2 min Devops

Claude Code gets auto mode to reduce interruptions

Claude Code gets auto mode to reduce interruptions

Anthropic introduces auto mode for Claude Code, a new mode that automatically determines which actions are permitted. A classifier checks each action for potentially dangerous behavior before execution.

Anyone who wants to perform longer tasks with Claude Code quickly runs into a problem. By default, the tool asks for confirmation with every file change or bash command. This is useful for oversight, but impractical if you want to start a complex task and step away for a moment.

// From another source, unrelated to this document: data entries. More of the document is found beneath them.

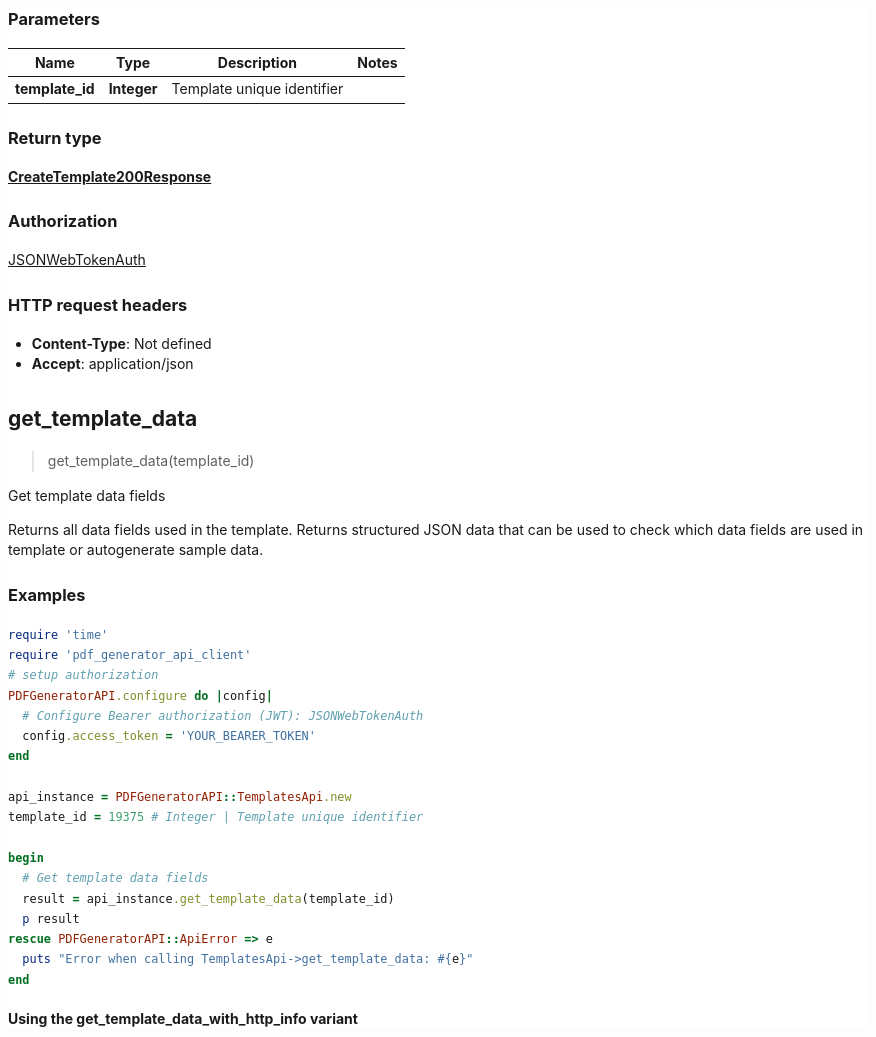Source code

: ### Parameters

| Name | Type | Description | Notes |
| ---- | ---- | ----------- | ----- |
| **template_id** | **Integer** | Template unique identifier |  |

### Return type

[**CreateTemplate200Response**](CreateTemplate200Response.md)

### Authorization

[JSONWebTokenAuth](../README.md#JSONWebTokenAuth)

### HTTP request headers

- **Content-Type**: Not defined
- **Accept**: application/json


## get_template_data

> <GetTemplateData200Response> get_template_data(template_id)

Get template data fields

Returns all data fields used in the template. Returns structured JSON data that can be used to check which data fields are used in template or autogenerate sample data. 

### Examples

```ruby
require 'time'
require 'pdf_generator_api_client'
# setup authorization
PDFGeneratorAPI.configure do |config|
  # Configure Bearer authorization (JWT): JSONWebTokenAuth
  config.access_token = 'YOUR_BEARER_TOKEN'
end

api_instance = PDFGeneratorAPI::TemplatesApi.new
template_id = 19375 # Integer | Template unique identifier

begin
  # Get template data fields
  result = api_instance.get_template_data(template_id)
  p result
rescue PDFGeneratorAPI::ApiError => e
  puts "Error when calling TemplatesApi->get_template_data: #{e}"
end
```

#### Using the get_template_data_with_http_info variant
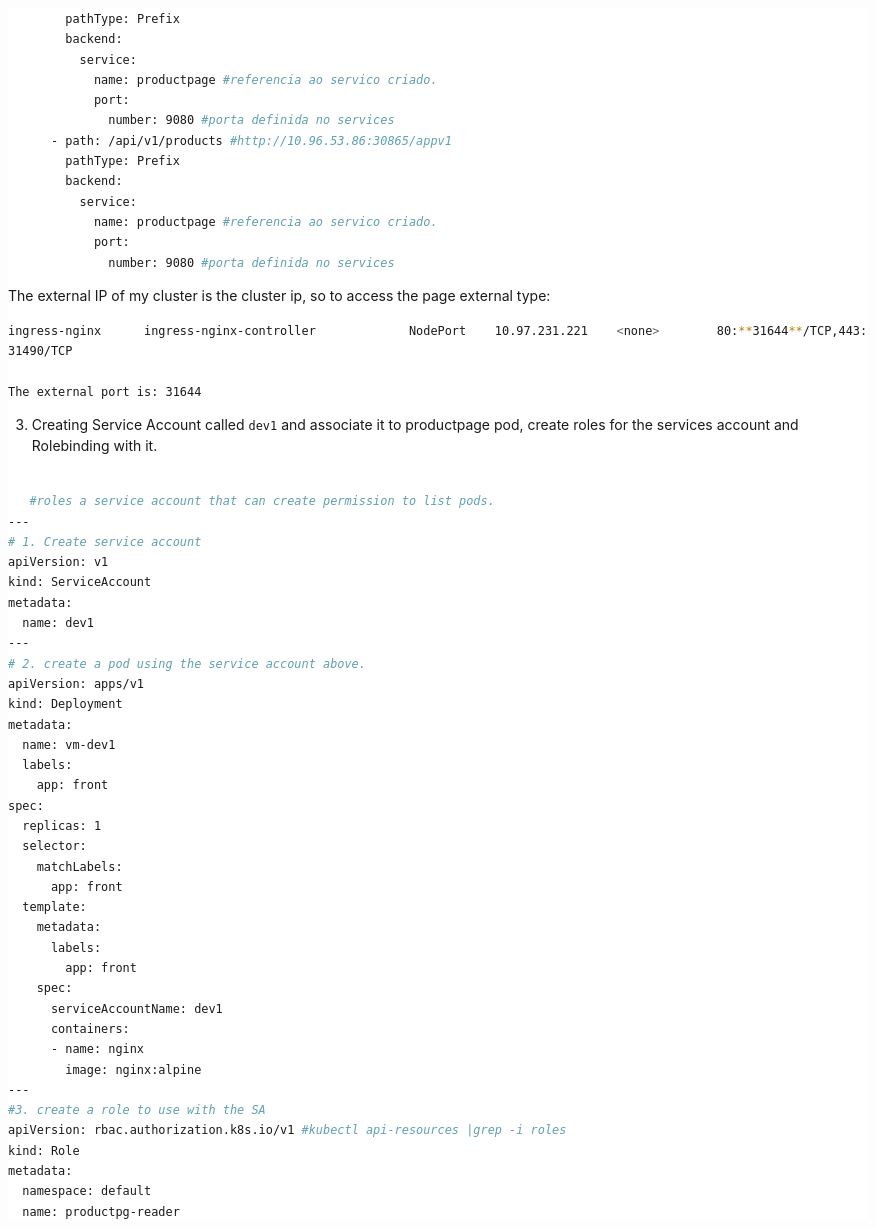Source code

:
 ```bash
        pathType: Prefix
        backend:
          service:
            name: productpage #referencia ao servico criado. 
            port:
              number: 9080 #porta definida no services
      - path: /api/v1/products #http://10.96.53.86:30865/appv1
        pathType: Prefix
        backend:
          service:
            name: productpage #referencia ao servico criado. 
            port:
              number: 9080 #porta definida no services

```
The external IP of my cluster is the cluster ip, so to access the page external type: 

```bash
ingress-nginx      ingress-nginx-controller             NodePort    10.97.231.221    <none>        80:**31644**/TCP,443:31490/TCP

The external port is: 31644
```

3. Creating Service Account called `dev1` and associate it to productpage pod, create roles for the services account and Rolebinding with it.
   
```bash

   #roles a service account that can create permission to list pods.
---
# 1. Create service account
apiVersion: v1
kind: ServiceAccount
metadata:
  name: dev1
---
# 2. create a pod using the service account above.
apiVersion: apps/v1
kind: Deployment
metadata:
  name: vm-dev1
  labels:
    app: front
spec:
  replicas: 1
  selector:
    matchLabels:
      app: front
  template:
    metadata:
      labels:
        app: front
    spec:
      serviceAccountName: dev1
      containers:
      - name: nginx
        image: nginx:alpine
---
#3. create a role to use with the SA
apiVersion: rbac.authorization.k8s.io/v1 #kubectl api-resources |grep -i roles
kind: Role
metadata:
  namespace: default
  name: productpg-reader
```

Anthropic offers a middle ground with auto mode. With this, Claude Code makes permission decisions independently, without the user needing to be present at every step. This differs from the existing --dangerously-skip-permissions option, which skips all checks and thus entails significant risks. Auto mode is an explicit middle ground.

At the heart of auto mode is a classifier that runs before every tool call. It assesses whether an action is potentially dangerous. Examples include mass-deleting files, leaking sensitive data, or executing malicious code. Actions deemed safe are executed automatically. Risky actions are blocked, after which Claude seeks an alternative approach.

If Claude continues to insist on blocked actions, the tool will still prompt the user for permission. Anthropic emphasizes that auto mode reduces the risk compared to --dangerously-skip-permissions, but does not eliminate it. The recommendation remains to use the feature in isolated environments. If user intent is unclear or environmental context is limited, the classifier may still allow risky actions to proceed or, conversely, block harmless actions.

Auto mode is now available as a research preview for Claude Code Team subscribers. The rollout to Enterprise customers and API users will follow within a few days.